‘The Last Letter’ Dives Into Holocaust’s Generational Trauma

A tortured soul has come to rest,” read Rudy Baum’s suicide note. The note, and the failed attempted suicide of an 86-year-old certainly left his daughter Karen Baum Gordon with many questions. Her book, The Last Letter: A Father’s Struggle, a Daughter’s Quest, and the Long Shadow of the Holocaust, explores not just her father’s story, but the story of grandparents she never met and the generational trauma of the Holocaust.

“If you met him, he was the most extroverted guy in the world,” Gordon said. “He was very involved in the community. So when he passed away (in 2009), I became this woman with a mission.”

Gordon found 88 letters from Julie Baum, her grandmother, that spanned November 1936 to October 1941. Her grandparents were deported from Frankfurt to the Lodz Ghetto in Poland. Rudy Baum had emigrated from Frankfurt, Germany in 1936, at the age of 21. He came to the U.S. to work, he became a naturalized citizen, and then went back to Germany where he helped liberate Buchenwald. It wasn’t until 1990 when he was 75 and working as a volunteer docent at the Dallas Holocaust Museum, that he learned his mother’s fate in that ghetto.
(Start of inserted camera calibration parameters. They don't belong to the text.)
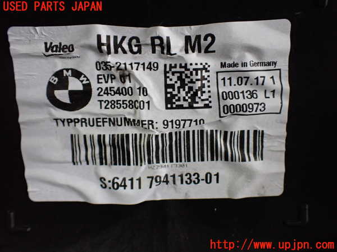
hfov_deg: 60.0
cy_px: 126
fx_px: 292
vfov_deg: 46.8
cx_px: 168
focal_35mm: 30
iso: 500
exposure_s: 1/125
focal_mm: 5.4
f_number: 2.3
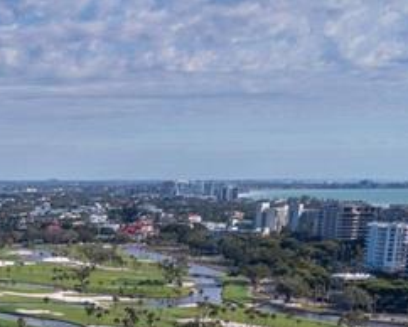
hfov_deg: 15.6
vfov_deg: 12.9
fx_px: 1341
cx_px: -243
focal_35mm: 111
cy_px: 544
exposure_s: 1/800
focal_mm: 10.26
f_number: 6.3
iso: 100
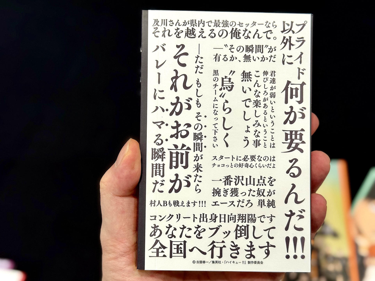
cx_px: 188
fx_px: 520
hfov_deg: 39.7
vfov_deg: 30.3
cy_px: 140
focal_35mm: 48
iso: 80
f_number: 1.78
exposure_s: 1/100
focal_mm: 6.76
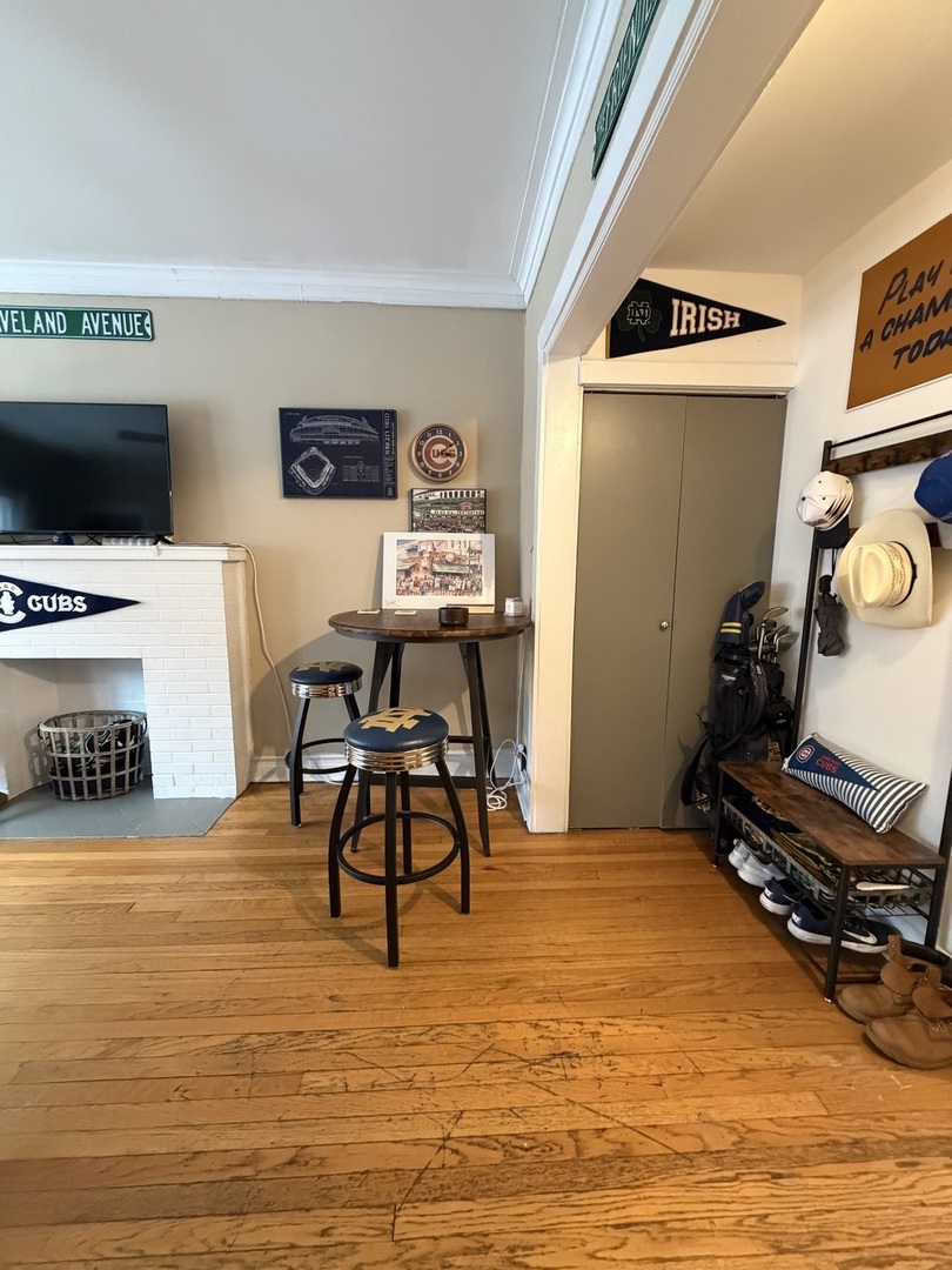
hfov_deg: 85.7
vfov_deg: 102.1
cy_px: 635
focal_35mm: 14
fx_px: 513
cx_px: 476
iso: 800
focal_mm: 2.22
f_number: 2.2
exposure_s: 1/60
“He pulled the Chronicle of the Lodz Ghetto off the shelf and looked up his parents and found out that his mother had died by suicide in the ghetto but never knew what happened to his father,” she said. “After [my father] passed away, I had started this process of getting these letters translated, and I really wanted to know what happened to his dad.”

Getting those 88 letters translated were important, but Gordon never set out to write a book.

“I was keeping a journal and writing a few topical essays as I went, learned more from the letters,” she said. “And the book evolved.”

She called the letters “a treasure trove” despite the censoring that was done by the Nazi regime before the letters were sent.

“They tell you the quotidian details of their lives,” she said. “And yet there are these hints; my grandmother tells my father, ‘be sure you do the wash this way. And by the way, this is how you darn your socks and how was the girls over there?’ Meanwhile, the world is falling apart.”

Gordon said the researching and writing of her family’s story helped her understand some of what her father was keeping buried inside. 

“I feel like I understood as best I could the enormous pain that he lived with,” she said. “And as the wise Rabbi David Stern in Dallas said to me last December, he said what makes your book different is that it’s about surviving the surviving,”

Gordon, an executive coach who grew up in Dallas along with her older siblings Diane and Richard, and now lives in Brooklyn, said that her hope in writing the book was to “dilute the multi-generational trauma” that gets carried from generation to generation after the Holocaust or other genocides.

“I have a grandmother who died by suicide and a father who attempted it,” she said. “The trauma that my father lived with … it’s what’s unspoken that is far more intense and powerful for the children. And so I’m hopeful that what I’m doing is diluting that trauma for my two sons  and for future generations of my family, and providing insight for others who relate to this.”

Diluting the trauma, Gordon said, does not mean not remembering what happened.

“The remembering is absolutely essential. And the diluting of the trauma, I think is important because of how it plays out for future generations,” she said. “I’m hopeful that my book is documenting the remembering by folding in the very personal with the letters with the historical facts.”